----- DOCUMENT SEGMENT

The first is with Martin Harrison, Senior Planner at HUGE Inc and here he tells us why people are arseholes, why PR should own social media and why you might be more useful to your firm handing out flyers than being on Facebook.
What got you into social media?
Enthusiasm and luck. I got told early on that I'd never get anywhere if I spent all day on the internet.
Who does it well - either as an individual or company?
Individuals and companies are wildly different.
Ben Goldacre is a case study in how to use and the potential of social media. Ploughing a lonely furrow with a single column in The Guardian, social media has allowed him to become immensely influential. He is the leader of a group of people that no one really knew existed before.
As a company, I think Threadless are the ultimate social business. They crowdsource, curate and share and all activities are so tightly bound up in their model that it wouldn't be Threadless without them. And they're not afraid to sell.
Is it for every business?
Yes. Like the telephone and fax are. You need to communicate, it's a communications channel. That said, businesses which treat people as commodities (Insurance companies, which basically look at people as risk profiles) have difficult time because their culture is about dehumanisation.
Is there a lot of snake oil about over social media?
Unfortunately, it's 99% snake oil. I am delighted my title no longer has "social media" in it, because people were starting to laugh openly when I told them what it was. It's a shame, because for organisations that are culturally and strategically placed to use it, it can be a game changer.

----------

YOUR INSTRUCTIONS: Echo the social media interview word for word, everything from "Individuals and companies" down to "knew existed before.". You won't need the material for this.

----- DATASET CONTENT

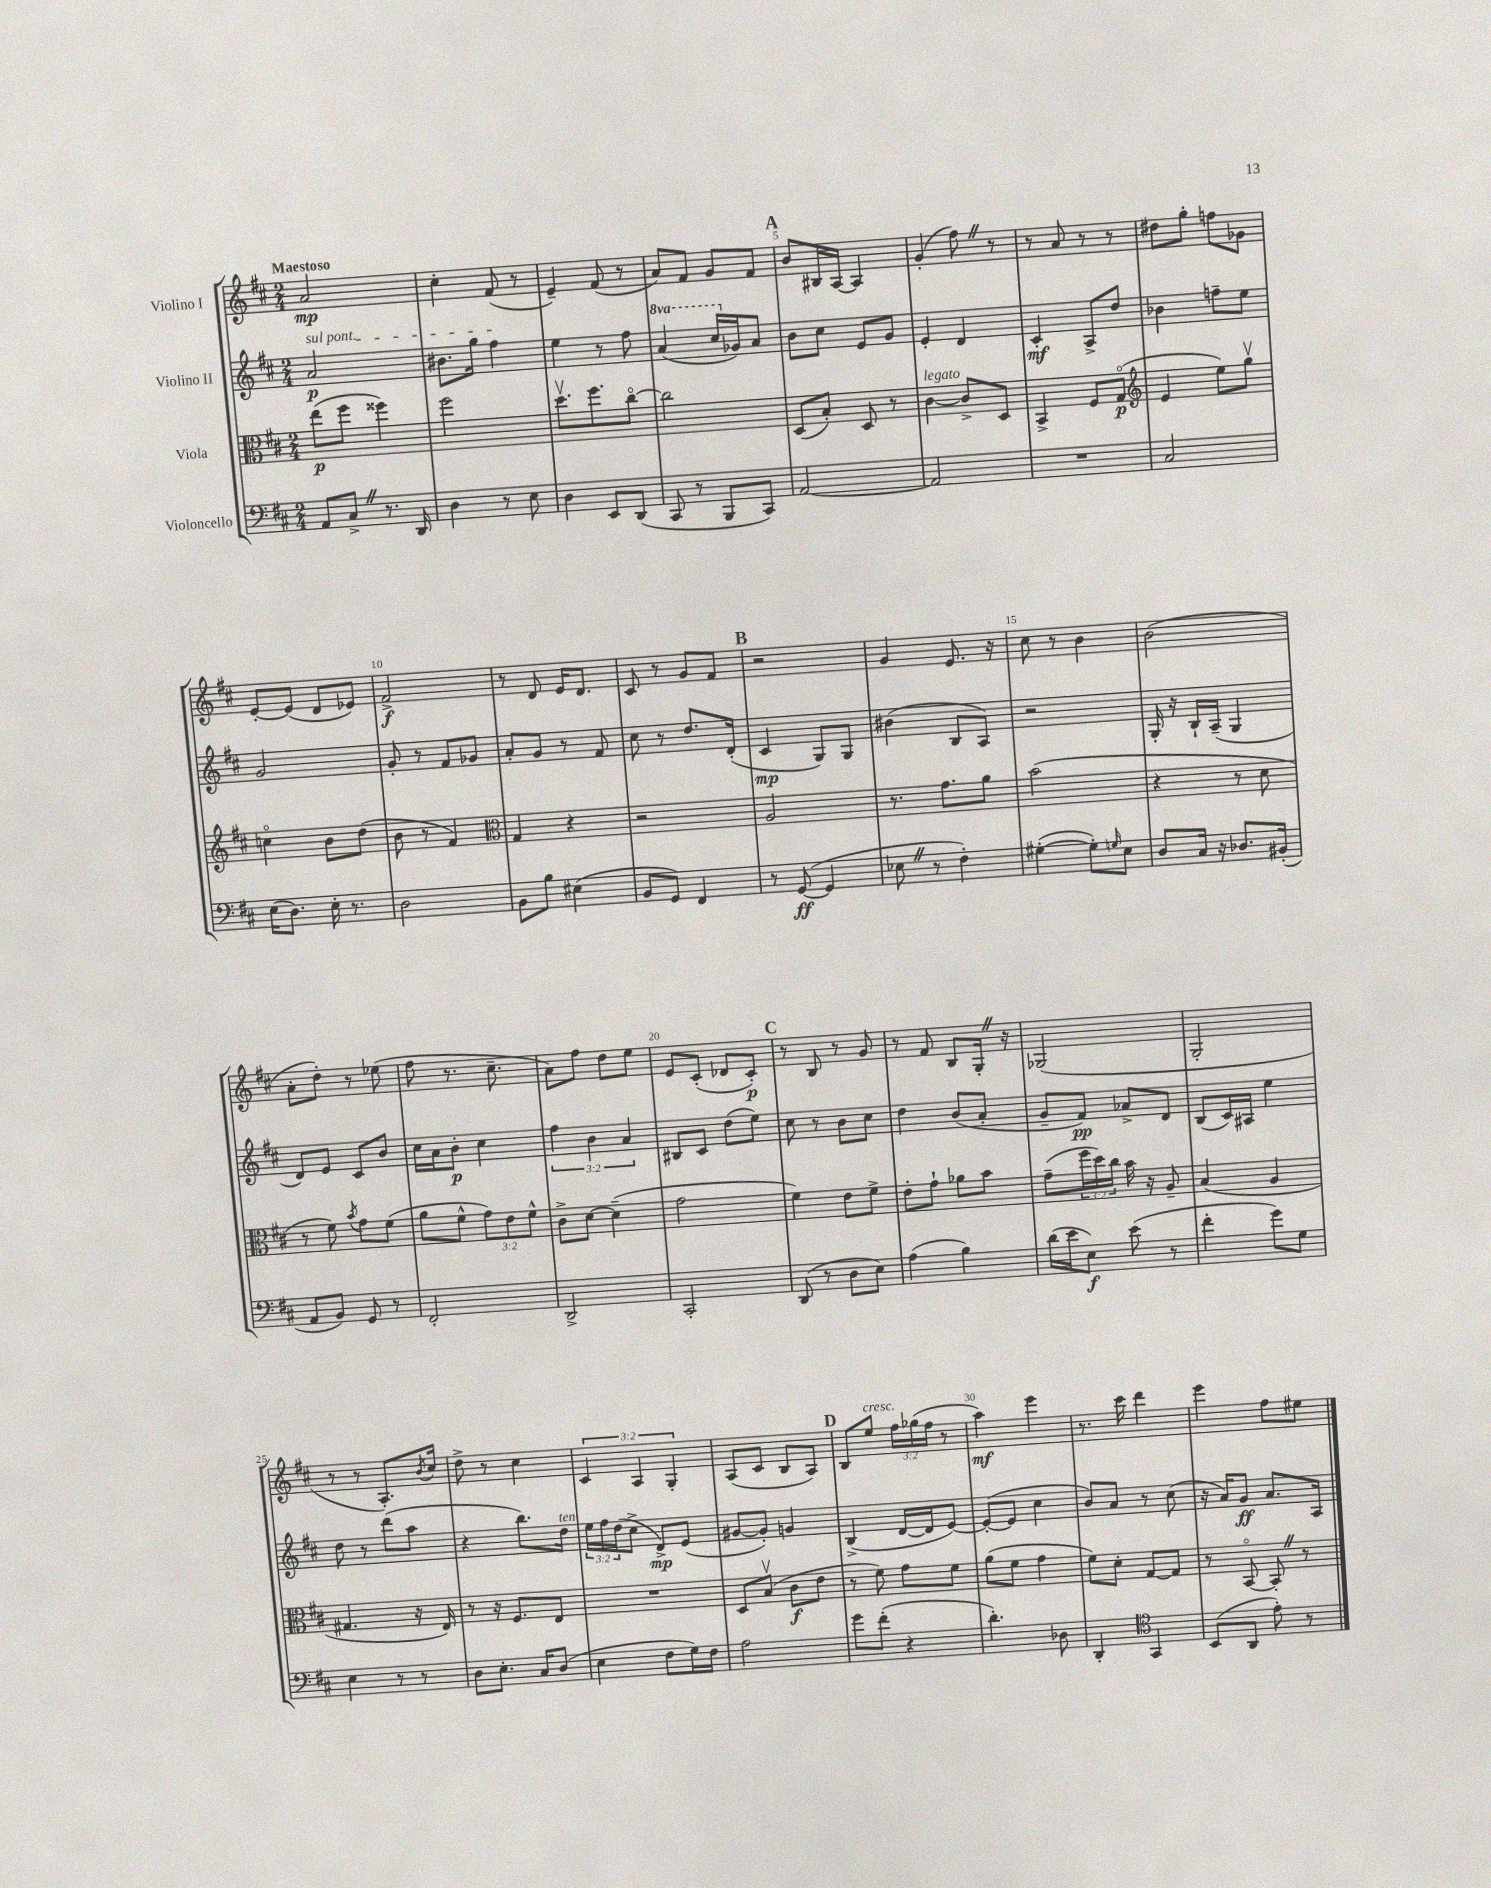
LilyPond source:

----------

PROBLEM SOLUTION:
Individuals and companies are wildly different.
Ben Goldacre is a case study in how to use and the potential of social media. Ploughing a lonely furrow with a single column in The Guardian, social media has allowed him to become immensely influential. He is the leader of a group of people that no one really knew existed before.